Under this section we must decided whether, in a case where there is a wife who although living and eligible has elected to waive her claim for benefits, two minor stepchildren, and one other minor child not related to the deceased employee but as a matter of fact wholly dependent upon him for support, the benefits should be divided two or three ways. This fact situation does not fit neatly into any category set up by the statute; however, in O'Steen v. Florida Ins. Exchange, 118 Ga. App. 562 (162 SE2d 334) it was construed to mean that only the wife and children were "primary" dependents, and had priority in the payment of death benefits to the exclusion of all other or secondary dependents. While it is not so stated in the opinion, examination of the record in that case shows that the claimants, a woman and her two *619 children, were in fact living with and wholly dependent upon the employee at the time of his death, and that case is therefore controlling here. An infant stepgrandchild of the deceased, although living with and wholly dependent upon him, does not fall within the class of named "primary" dependents and was not entitled to participate in the award.

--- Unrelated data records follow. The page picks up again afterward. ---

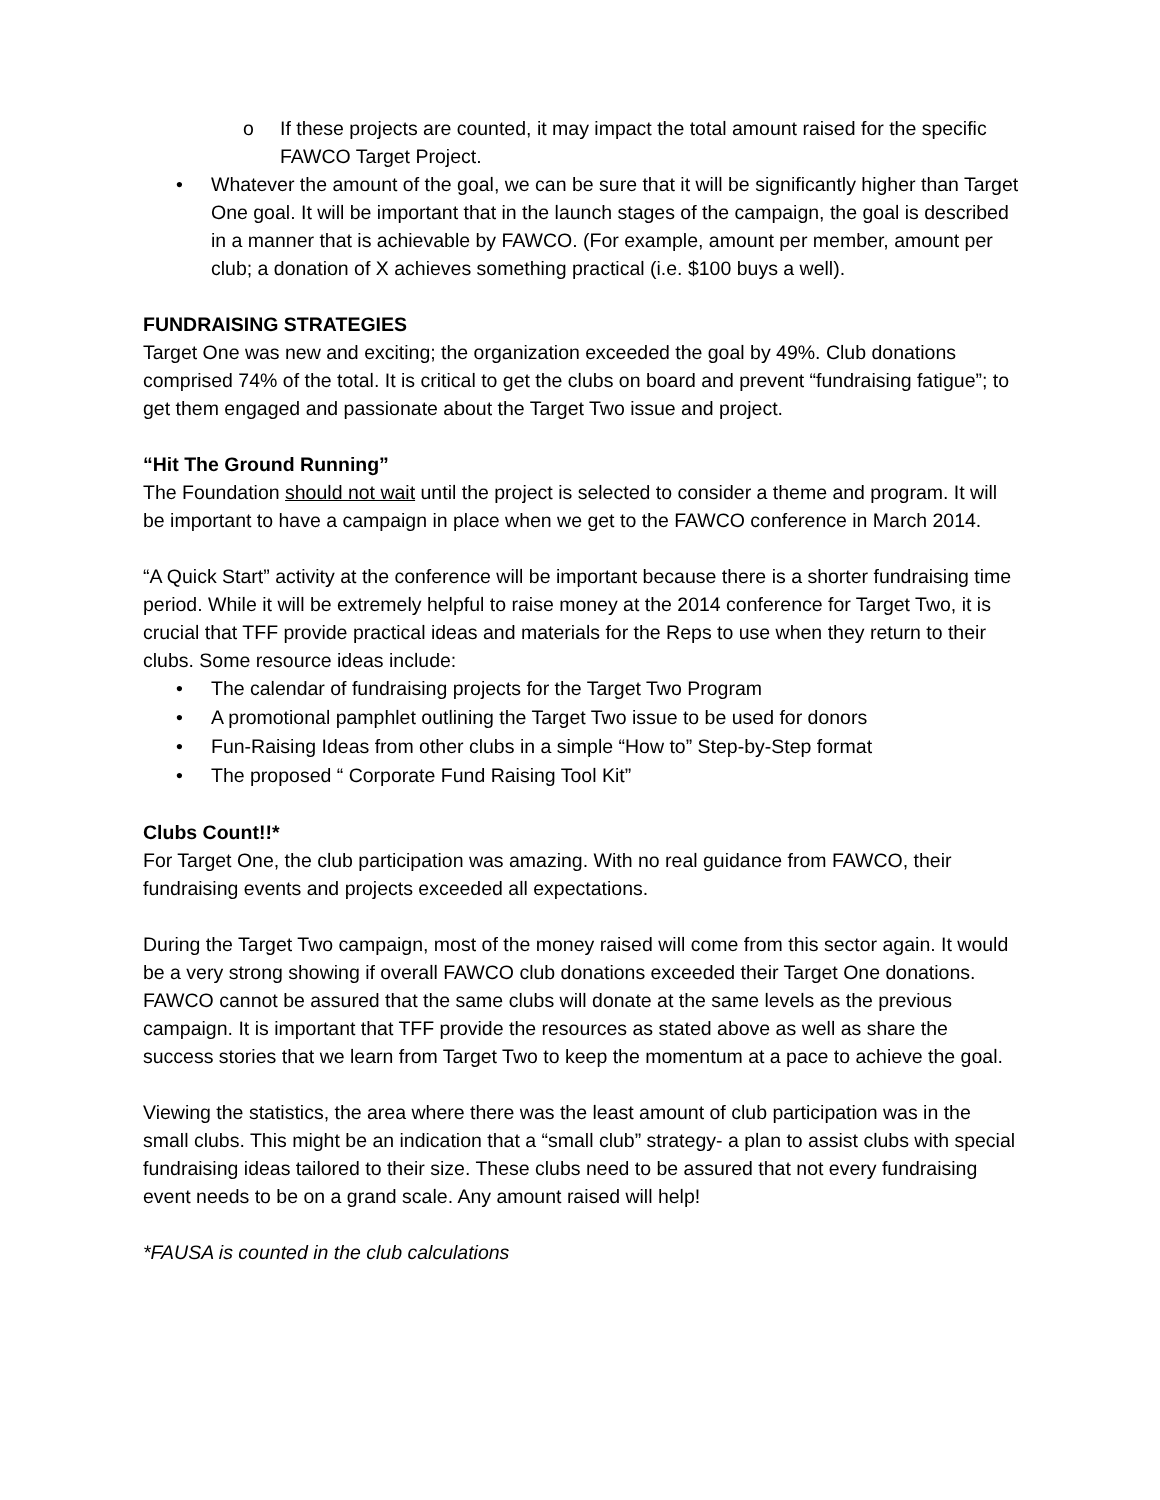o If these projects are counted, it may impact the total amount raised for the specific FAWCO Target Project.
• Whatever the amount of the goal, we can be sure that it will be significantly higher than Target One goal. It will be important that in the launch stages of the campaign, the goal is described in a manner that is achievable by FAWCO. (For example, amount per member, amount per club; a donation of X achieves something practical (i.e. $100 buys a well).
FUNDRAISING STRATEGIES
Target One was new and exciting; the organization exceeded the goal by 49%. Club donations comprised 74% of the total. It is critical to get the clubs on board and prevent “fundraising fatigue”; to get them engaged and passionate about the Target Two issue and project.
“Hit The Ground Running”
The Foundation should not wait until the project is selected to consider a theme and program. It will be important to have a campaign in place when we get to the FAWCO conference in March 2014.
“A Quick Start” activity at the conference will be important because there is a shorter fundraising time period. While it will be extremely helpful to raise money at the 2014 conference for Target Two, it is crucial that TFF provide practical ideas and materials for the Reps to use when they return to their clubs. Some resource ideas include:
• The calendar of fundraising projects for the Target Two Program
• A promotional pamphlet outlining the Target Two issue to be used for donors
• Fun-Raising Ideas from other clubs in a simple “How to” Step-by-Step format
• The proposed “ Corporate Fund Raising Tool Kit”
Clubs Count!!*
For Target One, the club participation was amazing. With no real guidance from FAWCO, their fundraising events and projects exceeded all expectations.
During the Target Two campaign, most of the money raised will come from this sector again. It would be a very strong showing if overall FAWCO club donations exceeded their Target One donations. FAWCO cannot be assured that the same clubs will donate at the same levels as the previous campaign. It is important that TFF provide the resources as stated above as well as share the success stories that we learn from Target Two to keep the momentum at a pace to achieve the goal.
Viewing the statistics, the area where there was the least amount of club participation was in the small clubs. This might be an indication that a “small club” strategy- a plan to assist clubs with special fundraising ideas tailored to their size. These clubs need to be assured that not every fundraising event needs to be on a grand scale. Any amount raised will help!
*FAUSA is counted in the club calculations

5. In this workmen's compensation case where the widow made no claim for benefits the total amount of the award must be shared between the two minor children (one of whom was found to be incapacitated). The infant daughter of another stepdaughter, however, was not entitled to participate. The fact that the widow had recovered a sum of money in settlement of a third-party right of action against the tortfeasor did not entitle the employer and its insurance carrier to compel her name to be added as a party claimant to the workmen's compensation proceedings against her will in order that it might enforce subrogation rights against her.

Judgment affirmed in part; reversed in part. Bell, P. J., and Eberhardt, J., concur.